The tides may be turning in favor of data breach victims after an appeals court Tuesday ruled a health insurance company's customers could sue the provider after a data breach.
The case stems from a 2014 cyberattack in which personal information was stolen. A lower court initially ruled that customers lacked standing because they failed to show a present injury or likelihood of being injured in the future. The new ruling comes shortly after Anthem was once again breached shortly after being ordered to pay $115 million for a previous incident.
A three-judge panel on the U.S. Court of Appeals in Washington, D.C., reversed a district court's decision to dismiss a class action lawsuit brought against the provider CareFirst after finding the district court gave the complaint an unduly narrow reading.
“The District Court concluded that the plaintiffs had ‘not demonstrated a sufficiently substantial risk of future harm stemming from the breach to establish standing,' in part because they had ‘not suggested, let alone demonstrated, how the CareFirst hackers could steal their identities without access to their Social Security or credit card numbers,'” Judge Thomas Griffith said while delivering the opinion of the appeals court
“But that conclusion rested on an incorrect premise: that the complaint did not allege the theft of Social Security or credit card numbers in the data breach," when in fact the complaint did, added.

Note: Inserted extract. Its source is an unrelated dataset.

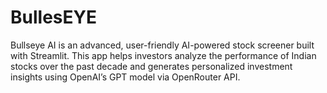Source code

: # BullesEYE
Bullseye AI is an advanced, user-friendly AI-powered stock screener built with Streamlit. This app helps investors analyze the performance of Indian stocks over the past decade and generates personalized investment insights using OpenAI’s GPT model via OpenRouter API.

Although it may seem as a step in the right direction, Tom Conklin, Vera's head of security and compliance, told SC Media that ultimately the courts still must decide if the plaintiffs will win the lawsuit.
“The ruling is interesting, it allows the lawsuit brought by the victims of the breach to move forward,” Conklin said. “The major impact is that it now gives anyone that is a victim of a breach standing to file a lawsuit.”
He went on to say the ruling has much broader implications than just health insurance providers, and that he expects to see more class action lawsuits with major breaches like the Yahoo breach.
“Regardless of the outcome this highlights the importance of all companies to demonstrate they have strong security protections in place,” he said. “Companies that lack strong information security face greater threat of lawsuits if they suffer a breach.”
Experts agree. Bill Evans, director at One Identity, told SC Media he believes that if the case is ruled in favor of the plaintiff other corporations will begin to understand what we have been espousing for years; that is, “if you think being secure is expensive, try being unsecure!"
“This is just another step towards ensuring consumer and customer information be treated with the highest level of security,” Evans said. “One need only look at the upcoming GDPR regulation from the EU (that actually affects any company that handles EU citizen data regardless as to its location) where the penalties can be massive – up 4% of revenue."